Tony Dungy on stealing signals: It’s been done legally for years
Former Colts coach Tony Dungy says he’s baffled that Deion Sanders would suggest the Colts were doing something wrong by stealing signals during Dungy’s tenure as coach and Peyton Manning’s tenure as quarterback, because Dungy says all 32 teams steal each other’s signals.
Dungy said this morning on PFT Live that stealing signals is a legal and smart tactic in the NFL, and Sanders is wrong to conflate it with Spygate, in which the Patriots broke NFL rules by videotaping opposing teams’ signals from the sideline.
In a long explanation of the history of signal stealing, Dungy said it happens all the time and has for most of NFL history.
“I think we have to go back to what is cheating,” Dungy said. “People accusing us of cheating? I don’t think that’s the case. Stealing signals? You can go back to the 1800s in baseball, you can go anywhere there were signals done, and people were looking and watching and trying to get signals. Back in the early days of football the quarterbacks called the plays and the middle linebackers called the defenses and there was no signaling. When coaches decided they wanted to call plays you had to find ways to get the information in and there were people watching. My coach, Chuck Noll, was a messenger guard for Paul Brown in the ‘50s because Paul Brown didn’t want to have to signal because people are going to watch them. So that’s what happens and it’s been done legally for years.
“I remember in 1991, I was an assistant coach for the Kansas City Chiefs. Steve DeBerg was our quarterback. He had played seven or eight years earlier for the 49ers. We were playing the 49ers and they hadn’t changed their signals at all. Steve DeBerg called every play for us on the defensive sideline because Joe Montana and Bill Walsh hadn’t changed the signals since they’d been there. They beat us 28-14. We knew every play and they beat us. So that’s been part of football.

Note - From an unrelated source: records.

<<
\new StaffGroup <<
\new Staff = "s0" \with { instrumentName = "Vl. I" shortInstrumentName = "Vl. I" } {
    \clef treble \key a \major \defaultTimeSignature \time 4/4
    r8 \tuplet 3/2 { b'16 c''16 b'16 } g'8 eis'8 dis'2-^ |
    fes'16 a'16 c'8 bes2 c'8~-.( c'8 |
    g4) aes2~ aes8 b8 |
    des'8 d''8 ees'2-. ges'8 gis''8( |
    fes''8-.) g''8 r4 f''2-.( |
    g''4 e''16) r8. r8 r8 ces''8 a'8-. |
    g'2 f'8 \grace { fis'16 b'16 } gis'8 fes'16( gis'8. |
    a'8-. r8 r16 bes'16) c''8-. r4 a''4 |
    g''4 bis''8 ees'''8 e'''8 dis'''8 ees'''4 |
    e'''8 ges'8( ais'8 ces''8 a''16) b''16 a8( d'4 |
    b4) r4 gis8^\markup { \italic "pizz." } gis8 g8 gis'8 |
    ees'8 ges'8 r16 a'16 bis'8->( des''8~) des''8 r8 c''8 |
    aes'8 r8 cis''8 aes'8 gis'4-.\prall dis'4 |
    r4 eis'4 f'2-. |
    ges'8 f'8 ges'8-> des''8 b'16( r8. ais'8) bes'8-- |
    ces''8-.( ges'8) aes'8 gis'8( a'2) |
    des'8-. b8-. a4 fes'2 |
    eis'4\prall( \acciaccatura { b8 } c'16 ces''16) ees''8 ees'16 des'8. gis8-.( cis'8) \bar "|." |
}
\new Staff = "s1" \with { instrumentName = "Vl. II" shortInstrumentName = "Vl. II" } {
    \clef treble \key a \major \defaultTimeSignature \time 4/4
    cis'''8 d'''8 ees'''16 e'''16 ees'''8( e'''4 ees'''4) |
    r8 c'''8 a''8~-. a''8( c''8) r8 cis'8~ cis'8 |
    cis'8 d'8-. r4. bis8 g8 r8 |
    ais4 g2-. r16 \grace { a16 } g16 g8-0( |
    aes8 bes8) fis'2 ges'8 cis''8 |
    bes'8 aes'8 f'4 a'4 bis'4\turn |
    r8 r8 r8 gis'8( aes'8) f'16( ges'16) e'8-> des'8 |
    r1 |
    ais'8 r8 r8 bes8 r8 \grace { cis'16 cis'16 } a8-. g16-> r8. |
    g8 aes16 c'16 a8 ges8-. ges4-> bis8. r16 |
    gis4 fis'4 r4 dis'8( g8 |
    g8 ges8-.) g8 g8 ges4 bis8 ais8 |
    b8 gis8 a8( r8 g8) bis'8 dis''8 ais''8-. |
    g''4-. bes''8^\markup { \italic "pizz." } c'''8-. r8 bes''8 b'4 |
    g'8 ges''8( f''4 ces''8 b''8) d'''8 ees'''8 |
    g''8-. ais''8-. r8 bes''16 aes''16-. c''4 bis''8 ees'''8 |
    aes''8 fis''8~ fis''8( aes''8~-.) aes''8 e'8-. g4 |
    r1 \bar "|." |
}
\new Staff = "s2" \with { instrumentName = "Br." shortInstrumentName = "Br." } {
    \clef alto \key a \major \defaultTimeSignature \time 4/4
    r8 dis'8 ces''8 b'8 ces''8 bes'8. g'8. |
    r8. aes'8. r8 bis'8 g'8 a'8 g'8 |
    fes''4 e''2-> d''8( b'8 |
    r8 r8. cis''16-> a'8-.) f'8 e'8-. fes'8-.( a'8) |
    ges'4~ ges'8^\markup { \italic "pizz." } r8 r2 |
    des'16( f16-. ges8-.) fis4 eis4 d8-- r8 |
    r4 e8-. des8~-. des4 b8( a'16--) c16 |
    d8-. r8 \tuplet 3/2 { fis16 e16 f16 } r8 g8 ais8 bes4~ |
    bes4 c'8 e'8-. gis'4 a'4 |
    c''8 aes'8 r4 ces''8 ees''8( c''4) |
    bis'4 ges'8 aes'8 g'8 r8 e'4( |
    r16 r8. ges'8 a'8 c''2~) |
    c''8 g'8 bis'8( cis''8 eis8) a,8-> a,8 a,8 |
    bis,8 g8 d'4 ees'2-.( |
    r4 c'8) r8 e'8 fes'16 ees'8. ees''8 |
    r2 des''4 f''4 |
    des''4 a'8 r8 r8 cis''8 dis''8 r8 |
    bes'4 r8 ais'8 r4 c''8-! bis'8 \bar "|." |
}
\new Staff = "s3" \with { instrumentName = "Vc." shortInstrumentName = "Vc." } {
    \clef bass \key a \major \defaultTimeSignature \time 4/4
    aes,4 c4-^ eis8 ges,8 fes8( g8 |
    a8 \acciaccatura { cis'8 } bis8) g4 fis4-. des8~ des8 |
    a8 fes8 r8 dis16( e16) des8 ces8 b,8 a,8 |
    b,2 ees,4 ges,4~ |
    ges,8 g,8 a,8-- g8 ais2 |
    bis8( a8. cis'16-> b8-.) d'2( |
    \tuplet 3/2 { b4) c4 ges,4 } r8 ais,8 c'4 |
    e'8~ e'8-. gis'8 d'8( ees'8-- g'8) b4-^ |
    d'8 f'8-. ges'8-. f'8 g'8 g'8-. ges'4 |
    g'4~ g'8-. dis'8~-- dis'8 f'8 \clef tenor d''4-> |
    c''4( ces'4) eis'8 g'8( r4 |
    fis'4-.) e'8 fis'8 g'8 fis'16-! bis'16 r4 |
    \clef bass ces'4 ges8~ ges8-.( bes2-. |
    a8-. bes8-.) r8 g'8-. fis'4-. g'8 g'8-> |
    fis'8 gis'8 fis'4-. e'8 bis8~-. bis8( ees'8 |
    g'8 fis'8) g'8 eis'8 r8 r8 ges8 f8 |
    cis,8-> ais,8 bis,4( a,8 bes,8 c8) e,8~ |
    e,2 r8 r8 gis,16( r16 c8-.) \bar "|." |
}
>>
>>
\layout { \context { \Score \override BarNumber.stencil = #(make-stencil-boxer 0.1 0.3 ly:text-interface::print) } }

“Deion, I’m sure on every scouting report that he ever got, the first thing that’s on there on the defensive scouting reports, who is the live signal caller, who signals the personnel groups in. And that’s what happened. And you looked over there because you wanted to know as a defensive player: Is it going to be three wide receivers? Is it going to be two tight ends? Who’s in the game? There’s a person over there signaling and Deion Sanders and every other defensive player would look at the offensive sideline to get that signal. So that is football. And I’m not sure what Deion is referring to, really.”
Dungy pointed out that the NFL now allows the quarterback and a defensive player to wear a headset in their helmets to hear from the coaches, which has changed -- but not eliminated -- signal stealing.

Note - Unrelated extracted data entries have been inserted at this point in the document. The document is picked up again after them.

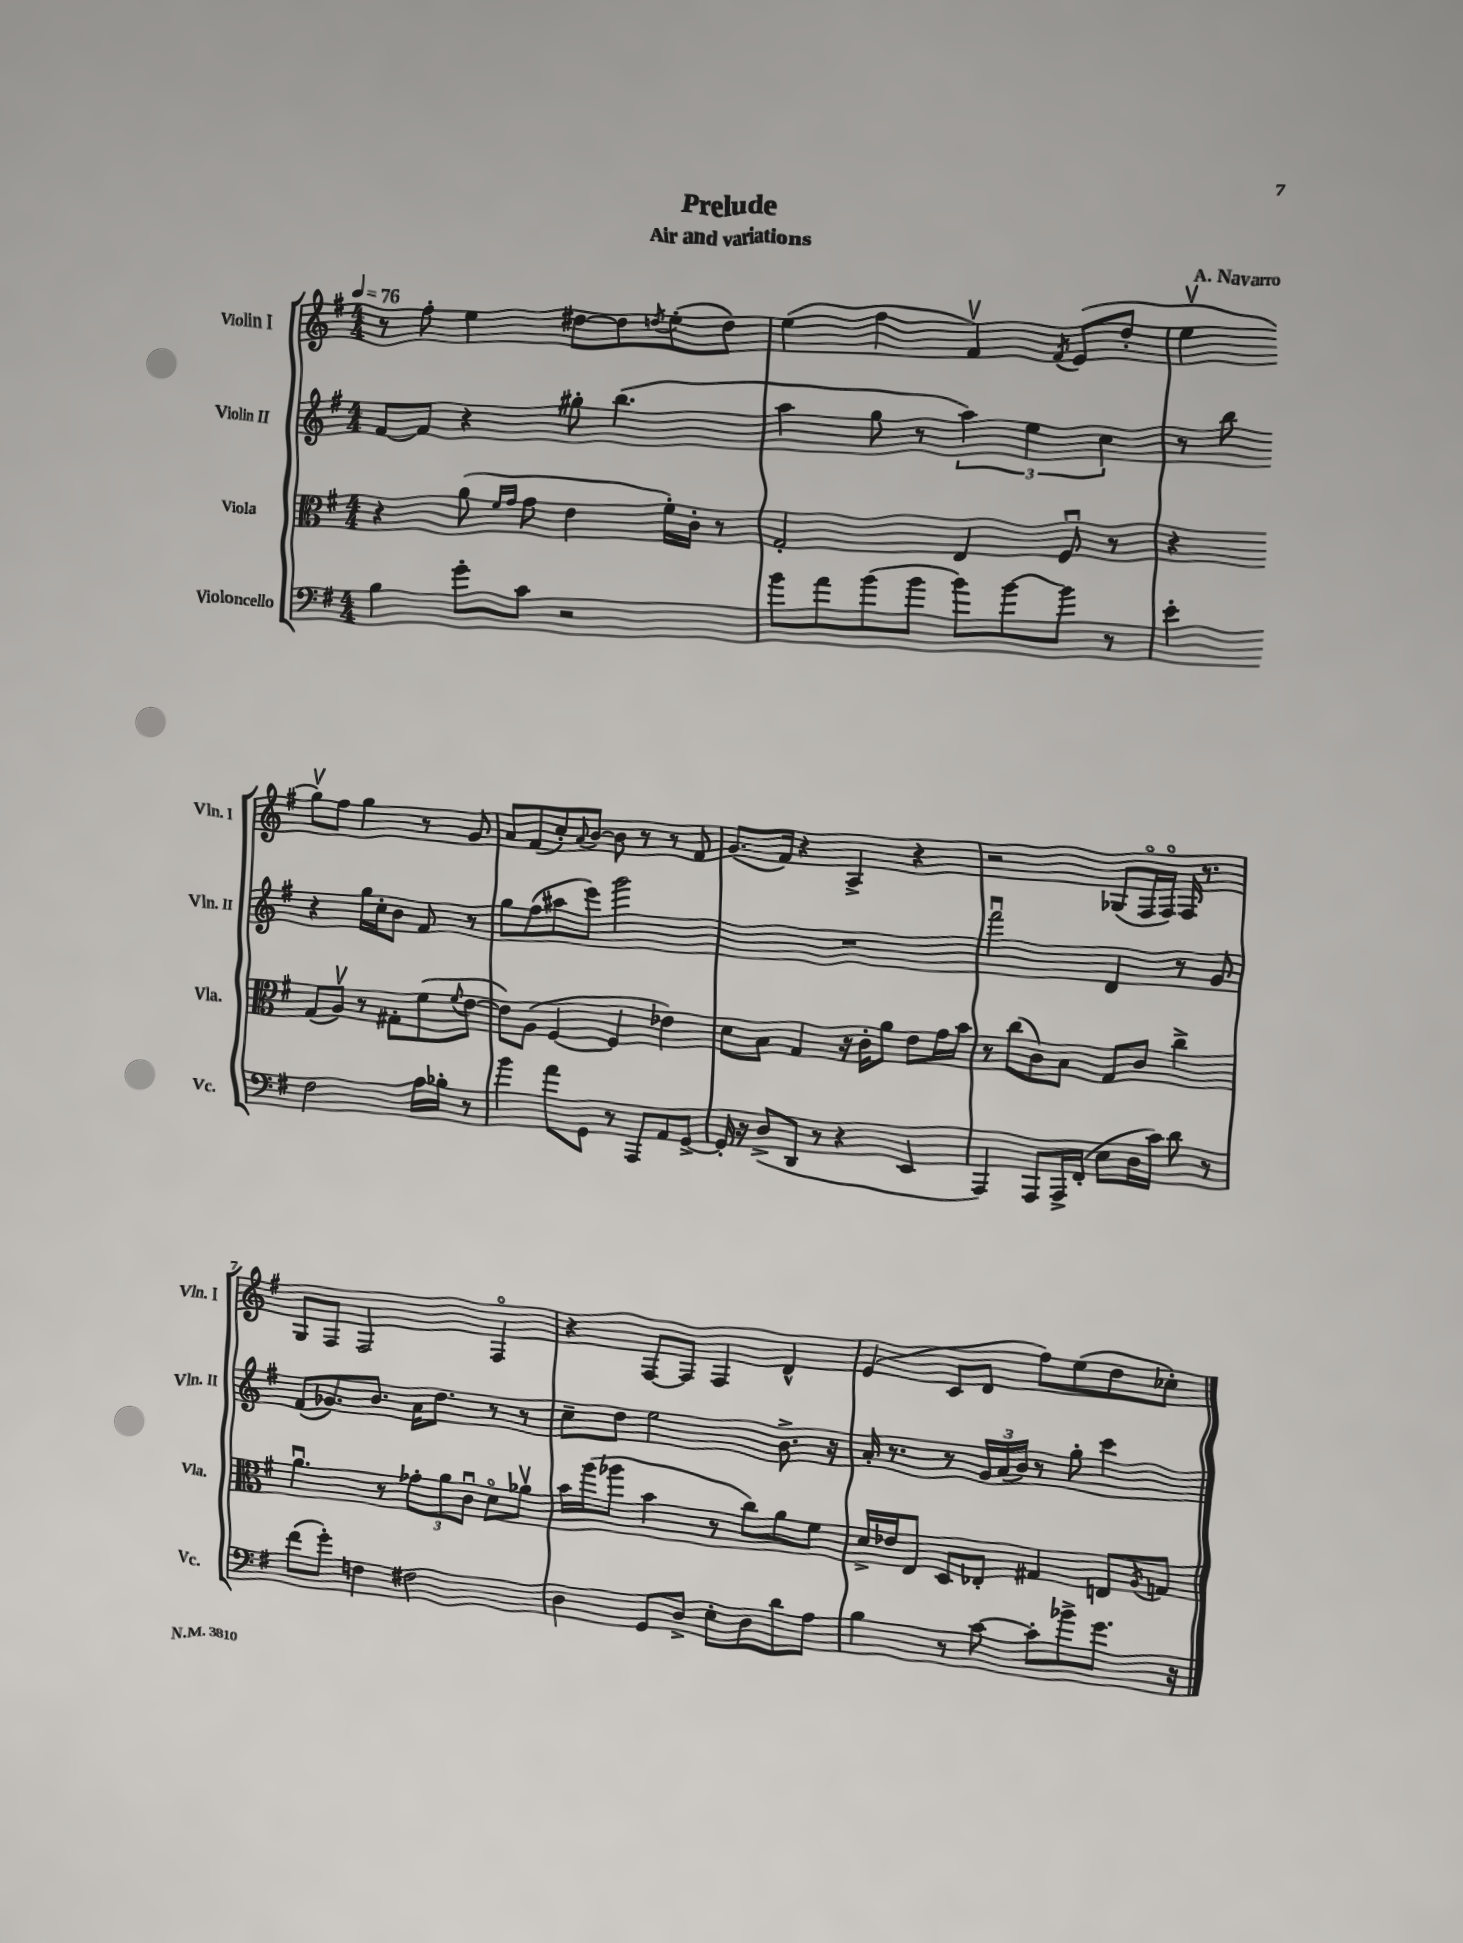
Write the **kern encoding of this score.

**kern	**kern	**kern	**kern
*part4	*part3	*part2	*part1
*staff4	*staff3	*staff2	*staff1
*I"Violoncello	*I"Viola	*I"Violin II	*I"Violin I
*I'Vc.	*I'Vla.	*I'Vln. II	*I'Vln. I
*clefF4	*clefC3	*clefG2	*clefG2
*k[f#]	*k[f#]	*k[f#]	*k[f#]
*M4/4	*M4/4	*M4/4	*M4/4
*MM76	*MM76	*MM76	*MM76
=1	=1	=1	=1
4B\	4r	[8f#/L	8r
.	.	8f#/J]	8ff#'\
8g'\L	(8a\	4r	4ee\
.	16qqf#/LL	.	.
.	16qqg/JJ	.	.
8c\J	8g\	.	.
2r	4e\	8gg#X'\	[8dd#X\L
.	.	(4.bb\	8dd#\]
.	.	.	8qddn/
.	16f#'\LL)	.	(8ee'\
.	16c'\JJ	.	.
.	8r	.	8dd\J)
=2	=2	=2	=2
8b\L	2G'/	4aa\	(4ee\
8a\	.	.	.
(8b\	.	8gg\	4ff#\
8b\J	.	8r	.
8b\L)	4E/	6aa\)	4f#v/)
[8b\	.	.	.
.	.	6ee\	.
.	.	.	8qf#/
8b\J]	8F#u/	.	(8e/L
.	.	6cc\	.
8r	8r	.	8dd'/J
=3	=3	=3	=3
4e'\	4r	8r	4eev\
.	.	8bb\	.
2F#\	(8G/L	4r	8ggv\L)
.	8Av/J)	.	8ff#\J
.	8r	16gg\LL	4gg\
.	.	16cc'\J	.
.	8G#X'\L	8b\J	.
16A\LL	(8f#\	8f#/	8r
16B-X'\JJ	.	.	.
.	8qqf#/	.	.
8r	[8e\J	8r	8g/
!!LO:LB:g=z
=4	=4	=4	=4
4b\	8e\L])	8gg\L	8a/L
.	(8A\J	(8ff#\	(8f#/
8a\L	[4F#/	8aa#X\	8cc'/)
.	.	.	8qqa/
8GG\J	.	8eee\J)	[8b/J
8r	4F#/]	2ggg\	8b\]
8AAA/L	.	.	8r
8AA/	4e-X\)	.	8r
[8GG^/J	.	.	8f#/
=5	=5	=5	=5
16GG'/]	8d\L	1r	(8.g/L
16r	.	.	.
(8D^/L	8B\J	.	.
.	.	.	16f#/Jk)
8DD/J	4G/	.	4r
8r	.	.	.
4r	16r	.	4A^/
.	16c'\KL	.	.
.	8a\J	.	.
4EE/	8e\L	.	4r
.	16g\L	.	.
.	16b\JJ	.	.
=6	=6	=6	=6
4AAA/)	8r	2fff#u\	2r
.	(8cc\L	.	.
8AAA/L	8c\)	.	.
16AAA^/L	8B\J	.	.
(16FF#'/JJ	.	.	.
8E\L	8G/L	4d/	(8G-X/L
16D\L	8c/J	.	16F#/L
16c\JJ)	.	.	16F#/JJ)
8d\	4cc^\	8r	16F#/
.	.	.	8.r
8r	.	8g/	.
!!LO:LB:g=z
=7	=7	=7	=7
(8f#\L	4.au\	(8f#/L	8G/L
8g'\J)	.	8.g-X/)	8F#/J
4Fn\	.	.	2F#/
.	.	8.b/J	.
.	8r	.	.
2F#X\	12g-X'\L	16a\KL	.
.	.	8.dd\J	.
.	12a\	.	.
.	12cu\J	.	.
.	8d\L	8r	4F#/
.	8a-Xv\J	8r	.
=8	=8	=8	=8
4D\	16b\LL	8cc~\L	4r
.	(16aa\J	.	.
.	8aa-X\J	8dd\J	.
8GG/L	4b\	2ee\	[8F#/L
8D^/J	.	.	8F#/J]
8E'\L	8r	.	4F#/
8D\	8cc\L)	.	.
8d\	8a\	8.b^\	4d^^/
8A\J	8f#\J	.	.
.	.	16r	.
=9	=9	=9	=9
4B\	16d^/LL	16a'/	(4e/
.	16e-X/J	8.r	.
.	8E/J	.	.
8r	8D/L	8r	8c/L
[8c\	8E-X'/J	24g/LL	8d/J
.	.	(24a/	.
.	.	24b/JJ)	.
8c'\L]	4G#X/	8r	8ff#\L)
8b-X^\	.	8gg'\	(8ee\
8.g\J	8En/L	4ccc\	8dd\
.	8qA/	.	.
.	8Gn/J	.	8cc-X'\J)
16r	.	.	.
==	==	==	==
*-	*-	*-	*-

“That’s why you see these college teams now with four and five people signaling, with the posters and the pictures and all these different things because they don’t want people to have their signals. In the NFL, they’ve gotten away from that with the coach to quarterback and coach to middle linebacker communication. But, yes, if you signal, there are going to be people who watch your signals and know what’s going to happen.

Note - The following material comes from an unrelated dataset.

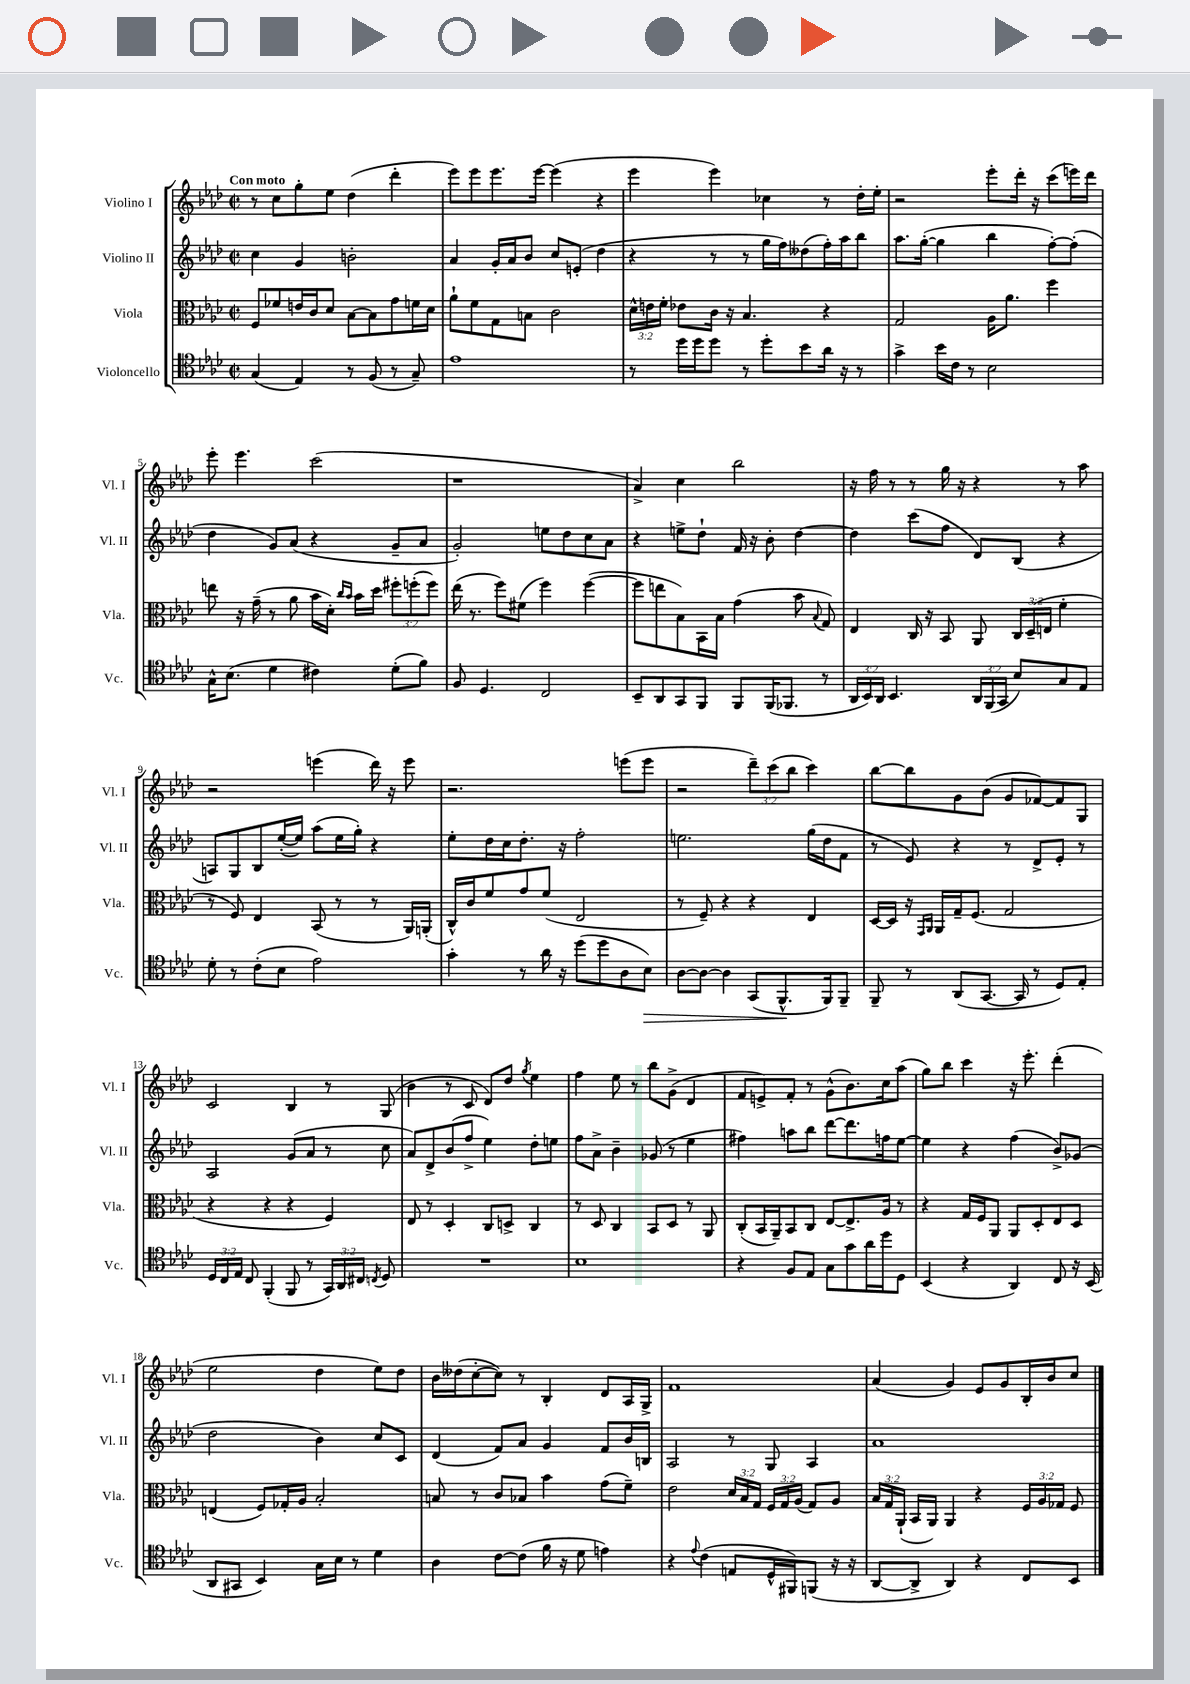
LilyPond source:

“When I was a defensive coordinator we went to wristbands because people steal signals. So you have a wristband that says No. 1 is this defense, No. 2 is this defense, you change it and everybody has done that for years and years and years. In our Super Bowl, we scored a touchdown to Reggie Wayne on a blown coverage because one of the Chicago players read the wristband wrong trying to get ahead of us. I’ll give you the opposite side of the coin. We’re playing the Pittsburgh Steelers. I’m the coach of the Indianapolis Colts on a Monday night. Peyton Manning came to me before the game and said, ‘Bruce Arians used to be with us, is now coaching there, I know he’s told them our hand signals. I’m going to get them because I’m going to give a fake run signal and I know they’re going to bite because Bruce has told them our signals.’ And on the first play of the game, he gave a signal to Marvin Harrison, Ike Taylor, Pittsburgh’s corner, thought it was a run play, and it was an 82-yard touchdown.
“That’s all part of the game, but doing it legally and illegally, that’s the difference. I hope Deion is not saying we did something illegally. Of course we got signals when we had an opportunity to do that, and so did Deion.”
What was different with Spygate is that teams had specifically been instructed not to videotape opposing teams’ signals on the sideline during the game, and the Patriots did it anyway.
“It wasn’t getting signals, it was the process of videotaping and using electronic equipment during the game,” Dungy said of the difference between the Patriots and other teams.
What’s still unclear is why Sanders chose to single out the Colts for blame when, as Dungy says, the Colts did the same thing as everyone else. We’d like to hear Sanders clarify that.